Medieval village in Costa Brava

Costa Brava may conjure up sunny visions of busy, postcard-perfect beaches and shimmering waves crashing against rugged cliffs, but venture inland and you will be rewarded with rolling vineyards, crumbling castles, and charming stone villages where time seems to have stood still.

Though gorgeous year round, the region’s storybook medieval hamlets and idyllic seaside towns are particularly appealing in winter, when their narrow cobbled streets will be yours alone to explore.

Pals and Peratallada, two of Catalonia’s loveliest villages, are here. Carved out of stone, getting lost in their maze of narrow alleyways, amidst fairytale turrets, Gothic arches, and impossibly pretty plazas, is like being transported to the Middle Ages.
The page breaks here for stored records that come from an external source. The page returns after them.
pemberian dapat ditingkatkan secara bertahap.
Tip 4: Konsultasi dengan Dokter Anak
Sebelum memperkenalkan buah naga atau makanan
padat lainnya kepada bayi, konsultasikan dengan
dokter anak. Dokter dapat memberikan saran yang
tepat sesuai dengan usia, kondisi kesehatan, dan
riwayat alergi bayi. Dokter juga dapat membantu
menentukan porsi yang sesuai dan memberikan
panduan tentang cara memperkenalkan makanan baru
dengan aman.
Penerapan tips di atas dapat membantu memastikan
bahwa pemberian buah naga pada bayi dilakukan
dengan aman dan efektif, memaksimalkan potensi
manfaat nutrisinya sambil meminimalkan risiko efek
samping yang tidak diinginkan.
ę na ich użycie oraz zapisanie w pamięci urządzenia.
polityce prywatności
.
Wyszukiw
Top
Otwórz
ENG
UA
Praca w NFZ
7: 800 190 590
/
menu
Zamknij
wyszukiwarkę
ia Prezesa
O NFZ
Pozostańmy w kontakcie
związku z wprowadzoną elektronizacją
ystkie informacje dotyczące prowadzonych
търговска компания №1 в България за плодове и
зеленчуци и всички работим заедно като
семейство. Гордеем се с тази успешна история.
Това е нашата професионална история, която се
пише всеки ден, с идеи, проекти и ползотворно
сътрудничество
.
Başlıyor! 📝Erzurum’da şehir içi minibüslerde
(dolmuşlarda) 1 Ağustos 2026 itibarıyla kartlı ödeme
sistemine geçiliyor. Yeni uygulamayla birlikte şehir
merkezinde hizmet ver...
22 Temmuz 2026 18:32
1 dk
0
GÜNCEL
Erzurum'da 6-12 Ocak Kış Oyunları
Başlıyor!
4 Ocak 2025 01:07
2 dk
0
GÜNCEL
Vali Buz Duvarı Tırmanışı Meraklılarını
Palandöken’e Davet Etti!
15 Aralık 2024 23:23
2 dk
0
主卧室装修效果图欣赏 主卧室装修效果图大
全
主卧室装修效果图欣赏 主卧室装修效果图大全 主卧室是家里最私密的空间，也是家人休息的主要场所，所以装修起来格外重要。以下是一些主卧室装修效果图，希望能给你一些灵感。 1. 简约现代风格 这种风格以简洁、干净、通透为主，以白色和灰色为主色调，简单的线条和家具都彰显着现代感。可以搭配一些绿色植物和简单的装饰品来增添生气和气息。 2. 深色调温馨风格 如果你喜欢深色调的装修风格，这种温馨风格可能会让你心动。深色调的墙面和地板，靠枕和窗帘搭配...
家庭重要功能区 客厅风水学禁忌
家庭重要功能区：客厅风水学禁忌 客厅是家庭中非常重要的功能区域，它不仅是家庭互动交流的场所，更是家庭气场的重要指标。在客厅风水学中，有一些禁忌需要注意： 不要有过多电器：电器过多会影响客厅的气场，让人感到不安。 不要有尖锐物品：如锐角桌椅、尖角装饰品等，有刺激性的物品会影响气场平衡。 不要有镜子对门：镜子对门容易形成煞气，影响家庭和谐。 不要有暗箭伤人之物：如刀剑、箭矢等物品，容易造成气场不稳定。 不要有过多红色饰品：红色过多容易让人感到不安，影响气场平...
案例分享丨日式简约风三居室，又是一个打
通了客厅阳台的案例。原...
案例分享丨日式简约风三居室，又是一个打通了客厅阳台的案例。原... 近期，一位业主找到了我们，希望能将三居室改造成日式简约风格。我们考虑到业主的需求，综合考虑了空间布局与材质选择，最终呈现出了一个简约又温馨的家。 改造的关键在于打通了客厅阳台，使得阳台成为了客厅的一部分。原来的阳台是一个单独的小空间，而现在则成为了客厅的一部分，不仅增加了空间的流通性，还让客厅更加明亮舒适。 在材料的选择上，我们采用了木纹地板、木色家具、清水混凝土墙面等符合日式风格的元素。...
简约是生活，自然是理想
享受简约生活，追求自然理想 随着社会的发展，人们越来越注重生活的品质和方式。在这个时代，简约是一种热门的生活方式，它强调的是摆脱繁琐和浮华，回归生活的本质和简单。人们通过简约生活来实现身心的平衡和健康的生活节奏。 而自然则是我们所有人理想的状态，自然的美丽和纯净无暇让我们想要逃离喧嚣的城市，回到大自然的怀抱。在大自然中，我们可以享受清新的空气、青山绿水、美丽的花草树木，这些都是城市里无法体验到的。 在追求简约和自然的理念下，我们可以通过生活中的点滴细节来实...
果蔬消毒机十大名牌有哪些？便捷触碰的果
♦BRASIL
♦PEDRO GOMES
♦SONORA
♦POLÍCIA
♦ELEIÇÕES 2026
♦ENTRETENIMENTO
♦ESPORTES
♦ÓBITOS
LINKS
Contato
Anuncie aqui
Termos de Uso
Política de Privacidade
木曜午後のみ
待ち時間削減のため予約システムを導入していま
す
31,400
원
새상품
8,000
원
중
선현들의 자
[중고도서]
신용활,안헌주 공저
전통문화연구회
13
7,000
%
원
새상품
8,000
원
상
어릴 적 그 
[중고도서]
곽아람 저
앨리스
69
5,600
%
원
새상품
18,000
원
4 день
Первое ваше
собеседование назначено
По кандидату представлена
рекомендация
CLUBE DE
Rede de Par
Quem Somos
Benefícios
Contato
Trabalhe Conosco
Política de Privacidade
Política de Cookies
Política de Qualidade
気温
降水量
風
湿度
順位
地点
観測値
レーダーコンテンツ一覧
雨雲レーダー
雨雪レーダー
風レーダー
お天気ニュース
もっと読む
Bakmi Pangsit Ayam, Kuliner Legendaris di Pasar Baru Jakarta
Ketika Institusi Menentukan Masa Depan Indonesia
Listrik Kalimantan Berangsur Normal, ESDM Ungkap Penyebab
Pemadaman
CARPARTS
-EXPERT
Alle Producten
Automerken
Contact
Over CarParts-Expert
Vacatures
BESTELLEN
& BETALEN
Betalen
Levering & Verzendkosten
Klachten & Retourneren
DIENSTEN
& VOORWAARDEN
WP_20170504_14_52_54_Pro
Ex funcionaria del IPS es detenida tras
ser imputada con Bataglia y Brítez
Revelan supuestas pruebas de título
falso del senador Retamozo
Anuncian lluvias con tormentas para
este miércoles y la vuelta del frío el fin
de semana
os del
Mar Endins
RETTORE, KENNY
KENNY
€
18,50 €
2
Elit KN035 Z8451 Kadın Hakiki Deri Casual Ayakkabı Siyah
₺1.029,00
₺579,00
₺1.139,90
The historic town of Palafrugell is buzzing with activity year round and has a colorful Sunday market, whereas stunning, hilltop Begur (7 km northeast), with its grand colonial houses and panoramic 16th-century castle overlooking the surrounding countryside, is a pleasure to wander around while basking in bright, crisp sunlight.

Ski the Girona Pyrenees

Skiing in Catalonia

There are no less than 16 world-class ski stations spread throughout Catalonia, but the nearest to Costa Brava are Vallter 2000 and Vall de Núria. Located in the Eastern Pyrenees, these family-friendly resorts are best suited for beginners and intermediates, offering scenic landscapes and lots of mountain activities to choose from.

A little farther on towards Andorra, Alp 2500, which comprises the resorts of La Molina and Masella, is one of Spain’s largest ski area, providing state-of-the-art snowmaking facilities, 29 ski lifts, and over 118 km of slopes for all tastes and abilities.